Dataset entries:
++++++++
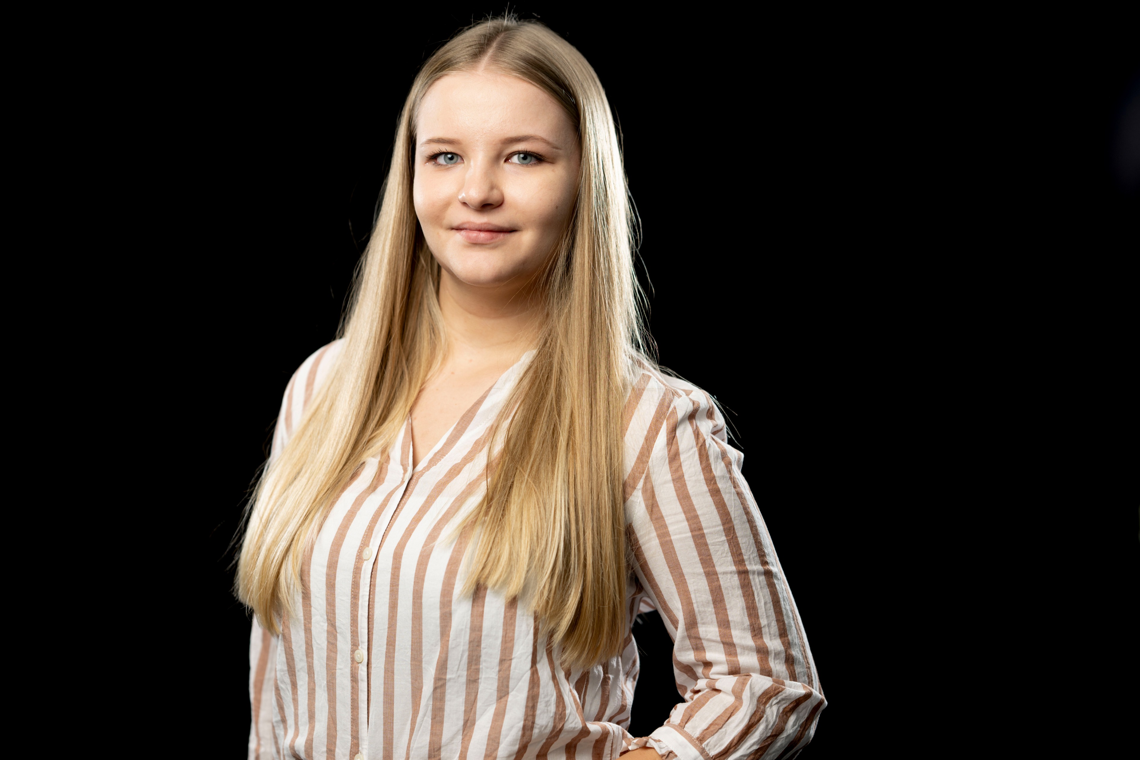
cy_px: 380
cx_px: 570
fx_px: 2691
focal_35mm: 85
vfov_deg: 16.1
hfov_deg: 23.9
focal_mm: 85
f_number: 2.5
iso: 80
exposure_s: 1/250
++++++++
* _Task directions_
Give back the data verbatim. The pictures are not part of the copy.

* _Written solution_
cy_px: 380
cx_px: 570
fx_px: 2691
focal_35mm: 85
vfov_deg: 16.1
hfov_deg: 23.9
focal_mm: 85
f_number: 2.5
iso: 80
exposure_s: 1/250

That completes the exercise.